Reading "State Exit Exam Gets Poor Grades" (March 4) gave me chills of remembrance. I graduated from Centennial High School in Corona, Calif., in 1995, with above a 4.0 grade average, and I had a terrible score on the SATs. I went on to college (based on my academic performance, not some arbitrary test score) and graduated in 1999 with honors (cum laude). I know what these high schoolers are going through when they feel that all of their hard work is for naught if they cannot pass the exit exam.
These exams do not test the skills of high schoolers; these are endurance tests. Many of these students proved their merit and intelligence during their years of school. It is ridiculous to suggest that these students are "definitely at risk for not having those skills" to survive in the economy of the future if they cannot pass the exit exams. This test does not prepare students for life; it proves to them that even though they put their heart and soul into something, they will not succeed. What kind of a message does that send?
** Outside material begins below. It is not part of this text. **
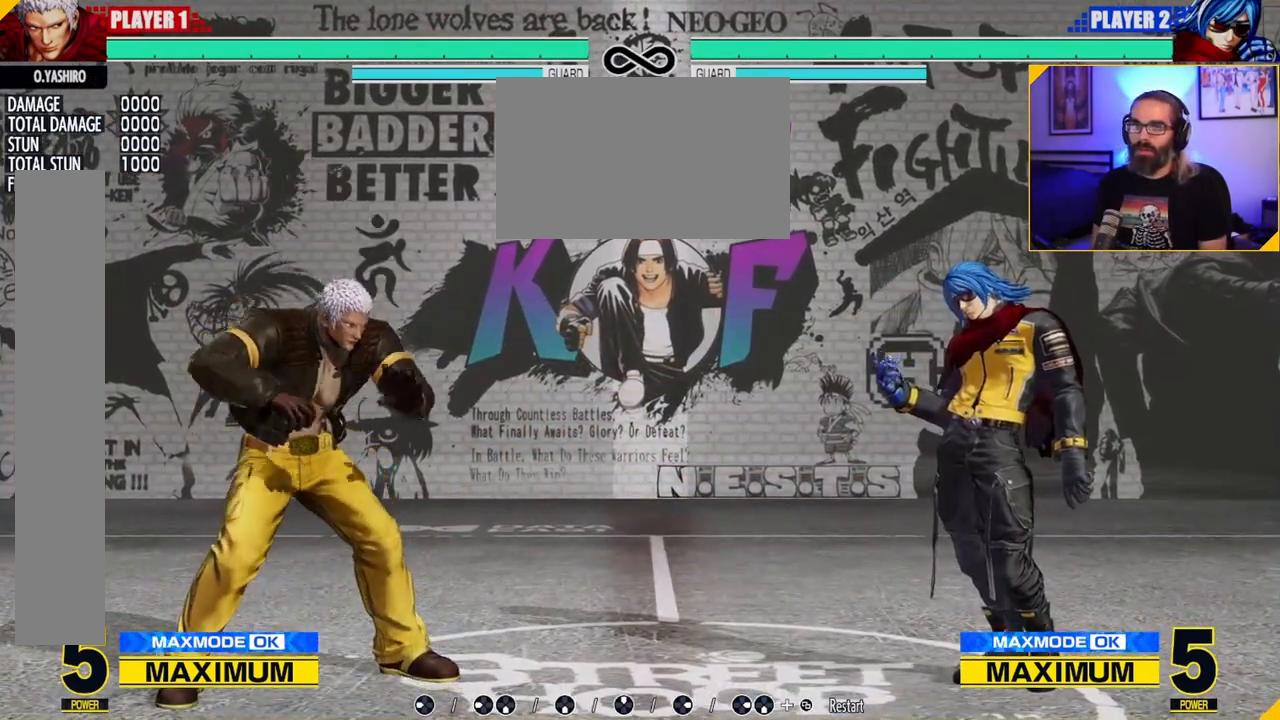
{"dt_ms": 500, "buttons": [], "left_stick": "center", "events": [[67, "left_stick", "up-left"], [383, "left_stick", "center"]]}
Fifty-two percent of the students enrolled in the Class of 2004 are unable to pass both sections of the California High School Exit Exam. I looked at the sample questions you published. This old geezer, who has not seen the inside of a schoolhouse in more than 50 years, had no problems with them. That's the kind of stuff we did in the fourth and fifth grade, without computers and calculators. But then, I did not go to school in California. Students who cannot pass such a simple exit exam do not deserve a diploma.
Jim De Vries
I tried to do the test example questions in the article. Question No. 1 did not contain enough information to be solved. I wondered how many pages Stephanie read prior to her seven-day reading period. Since this exit exam is so important to the state of California, I believe every question should be written correctly and not be confusing to the test taker.